Title in English Acute complications of hiatal hernias
Authors

PROCHÁZKA Vladimír MAREK Filip KUNOVSKÝ Lumír ČAN Vladimír DOLINA Jiří KROUPA Radek DASTYCH Milan VACULOVÁ Jitka BARTUŠEK Daniel IVIČIČ Jaroslav KALA Zdeněk

Year of publication 2019
Type Article in Periodical
Magazine / Source Gastroenterologie a hepatologie
MU Faculty or unit

Faculty of Medicine

Citation
Web http://dx.doi.org/10.14735/amgh2019220
Doi http://dx.doi.org/10.14735/amgh2019220
Keywords hiatal hernia; reflux esophagitis; laparoscopy; endoscopy; GIT bleeding; stomach volvulus; fundoplication
Description hiatal hernias are often associated with treatment of gastroesophageal reflux disease. In such cases, continuation of proton pump inhibitor treatment or surgery is often considered. The rare of complications is low incases with small hiatal hernias. Unfortunately, the risk of potentially life-threatening acute complications increases as the hernia size grows. Prevention is an important component of hiatal hernia treatment. Planned surgical repair of hiatal hernias is associated with very good functional outcomes and a low risk of postoperative complications. Thus, paraesophageal and large mixed hiatal hernias should be operated on in advance. The most common acute complications of hiatal hernias are stomach volvulus and severe bleeding.

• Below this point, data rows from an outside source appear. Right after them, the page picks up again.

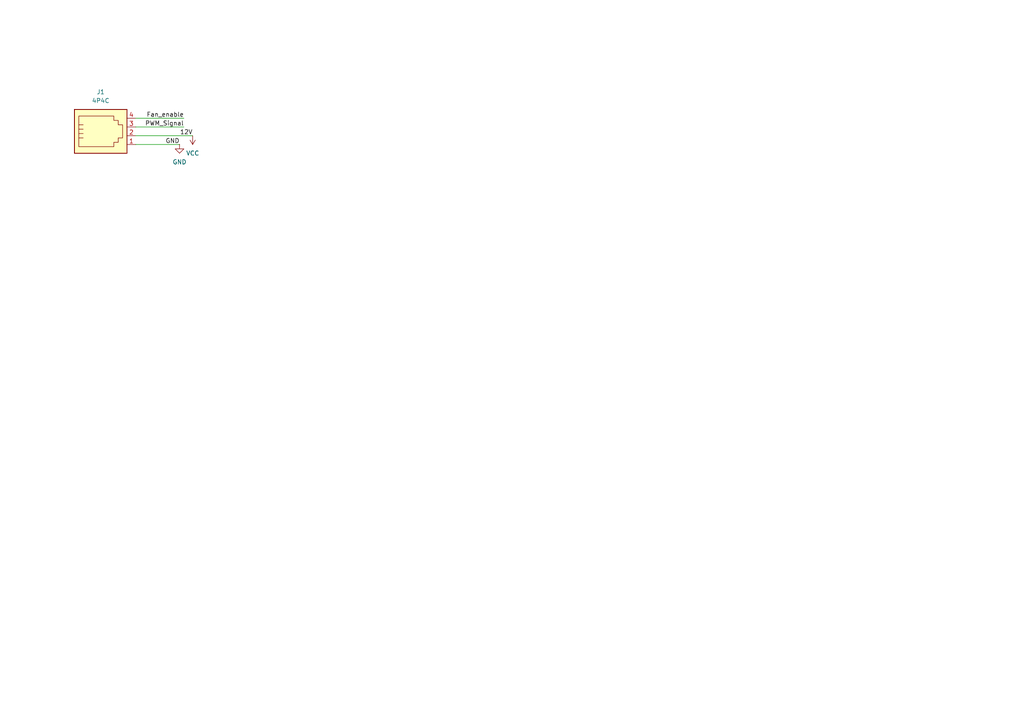
<source format=kicad_sch>
(kicad_sch
	(version 20250114)
	(generator "eeschema")
	(generator_version "9.0")
	(uuid "dd33eabd-13ef-45e1-b34c-f85dd8022914")
	(paper "A4")
	
	(wire
		(pts
			(xy 53.34 36.83) (xy 39.37 36.83)
		)
		(stroke
			(width 0)
			(type default)
		)
		(uuid "081e233a-b99e-4a9f-a6e5-318772978217")
	)
	(wire
		(pts
			(xy 39.37 41.91) (xy 52.07 41.91)
		)
		(stroke
			(width 0)
			(type default)
		)
		(uuid "389d2bd4-a3e4-4537-b19a-3565314e988f")
	)
	(wire
		(pts
			(xy 53.34 34.29) (xy 39.37 34.29)
		)
		(stroke
			(width 0)
			(type default)
		)
		(uuid "8436b2a3-613f-4267-a5bd-7c11fa5d26a0")
	)
	(wire
		(pts
			(xy 39.37 39.37) (xy 55.88 39.37)
		)
		(stroke
			(width 0)
			(type default)
		)
		(uuid "d473a9df-f5ec-453f-986a-f6f096748620")
	)
	(label "GND"
		(at 52.07 41.91 180)
		(effects
			(font
				(size 1.27 1.27)
			)
			(justify right bottom)
		)
		(uuid "2aa124c2-1f4c-4b84-aa1a-ca81af3e26f3")
	)
	(label "PWM_Signal"
		(at 53.34 36.83 180)
		(effects
			(font
				(size 1.27 1.27)
			)
			(justify right bottom)
		)
		(uuid "8ef03c08-e096-41e3-9cc8-127a20309c6f")
	)
	(label "Fan_enable"
		(at 53.34 34.29 180)
		(effects
			(font
				(size 1.27 1.27)
			)
			(justify right bottom)
		)
		(uuid "a4f76236-0f24-4f39-8566-ddc3d6b9a29a")
	)
	(label "12V"
		(at 55.88 39.37 180)
		(effects
			(font
				(size 1.27 1.27)
			)
			(justify right bottom)
		)
		(uuid "aacb008c-3016-4669-9cc0-03097beb31b4")
	)
	(symbol
		(lib_id "power:GND")
		(at 52.07 41.91 0)
		(unit 1)
		(exclude_from_sim no)
		(in_bom yes)
		(on_board yes)
		(dnp no)
		(fields_autoplaced yes)
		(uuid "1c64bfad-7e4e-41de-bc69-f9f174f91921")
		(property "Reference" "#PWR01"
			(at 52.07 48.26 0)
			(effects
				(font
					(size 1.27 1.27)
				)
				(hide yes)
			)
		)
		(property "Value" "GND"
			(at 52.07 46.99 0)
			(effects
				(font
					(size 1.27 1.27)
				)
			)
		)
		(property "Footprint" ""
			(at 52.07 41.91 0)
			(effects
				(font
					(size 1.27 1.27)
				)
				(hide yes)
			)
		)
		(property "Datasheet" ""
			(at 52.07 41.91 0)
			(effects
				(font
					(size 1.27 1.27)
				)
				(hide yes)
			)
		)
		(property "Description" "Power symbol creates a global label with name \"GND\" , ground"
			(at 52.07 41.91 0)
			(effects
				(font
					(size 1.27 1.27)
				)
				(hide yes)
			)
		)
		(pin "1"
			(uuid "d9b60d97-ae21-4d04-871f-378d8c9d8fa8")
		)
		(instances
			(project ""
				(path "/dd33eabd-13ef-45e1-b34c-f85dd8022914"
					(reference "#PWR01")
					(unit 1)
				)
			)
		)
	)
	(symbol
		(lib_id "power:VCC")
		(at 55.88 39.37 180)
		(unit 1)
		(exclude_from_sim no)
		(in_bom yes)
		(on_board yes)
		(dnp no)
		(fields_autoplaced yes)
		(uuid "ae845b80-0c0b-4f95-bd40-51ab2d2b243e")
		(property "Reference" "#PWR02"
			(at 55.88 35.56 0)
			(effects
				(font
					(size 1.27 1.27)
				)
				(hide yes)
			)
		)
		(property "Value" "VCC"
			(at 55.88 44.45 0)
			(effects
				(font
					(size 1.27 1.27)
				)
			)
		)
		(property "Footprint" ""
			(at 55.88 39.37 0)
			(effects
				(font
					(size 1.27 1.27)
				)
				(hide yes)
			)
		)
		(property "Datasheet" ""
			(at 55.88 39.37 0)
			(effects
				(font
					(size 1.27 1.27)
				)
				(hide yes)
			)
		)
		(property "Description" "Power symbol creates a global label with name \"VCC\""
			(at 55.88 39.37 0)
			(effects
				(font
					(size 1.27 1.27)
				)
				(hide yes)
			)
		)
		(pin "1"
			(uuid "64f5c3fd-6654-402a-9215-fd4733667e46")
		)
		(instances
			(project ""
				(path "/dd33eabd-13ef-45e1-b34c-f85dd8022914"
					(reference "#PWR02")
					(unit 1)
				)
			)
		)
	)
	(symbol
		(lib_id "Connector:4P4C")
		(at 29.21 39.37 0)
		(unit 1)
		(exclude_from_sim no)
		(in_bom yes)
		(on_board yes)
		(dnp no)
		(fields_autoplaced yes)
		(uuid "afa572b8-fa66-4ef0-8e99-5c892896a0cf")
		(property "Reference" "J1"
			(at 29.21 26.67 0)
			(effects
				(font
					(size 1.27 1.27)
				)
			)
		)
		(property "Value" "4P4C"
			(at 29.21 29.21 0)
			(effects
				(font
					(size 1.27 1.27)
				)
			)
		)
		(property "Footprint" ""
			(at 29.21 38.1 90)
			(effects
				(font
					(size 1.27 1.27)
				)
				(hide yes)
			)
		)
		(property "Datasheet" "~"
			(at 29.21 38.1 90)
			(effects
				(font
					(size 1.27 1.27)
				)
				(hide yes)
			)
		)
		(property "Description" "RJ connector, 4P4C (4 positions 4 connected), RJ9/RJ10/RJ22"
			(at 29.21 39.37 0)
			(effects
				(font
					(size 1.27 1.27)
				)
				(hide yes)
			)
		)
		(pin "4"
			(uuid "30c5513d-693c-43d0-9f1d-667cb9f93346")
		)
		(pin "3"
			(uuid "011e93bb-dfd2-4345-9acc-e8757aa3aa1e")
		)
		(pin "2"
			(uuid "3fc2e19c-362a-447f-9632-1346e1c1a07a")
		)
		(pin "1"
			(uuid "e3e5a6ed-96ac-437a-9740-5dd32f1b24e6")
		)
		(instances
			(project ""
				(path "/dd33eabd-13ef-45e1-b34c-f85dd8022914"
					(reference "J1")
					(unit 1)
				)
			)
		)
	)
	(sheet_instances
		(path "/"
			(page "1")
		)
	)
	(embedded_fonts no)
)

</source>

Stomach volvulus is a life-threatening acute condition that must be rapidly diagnosed and treated. its typical symptoms might not be present in every patient and it can be difficult to establish an exact diagnosis. The basis of acute complications of surgical treatment of hiatal hernias is repositioning of the stomach into the abdominal cavity and of the stomach pexis into the abdominal wall. In acute surgery of a large hiatal hernia, the risks are significantly greater with laparotomy than with elective surgery, which usually involves laparoskopy. There is an increased risk of perioperative injury of the oesophagus and spleen as well as non-surgical postoperative complications such as pneumonia, delirium, and arrhythmia. Endoscopic treatment might also be an option in specific with stomach volvulus without stomach wall perforation. Acute surgery is also required for cases with massive bleeding form a hude hiatal hernia when the possibilities for endoscopic and conservative treatment are limited.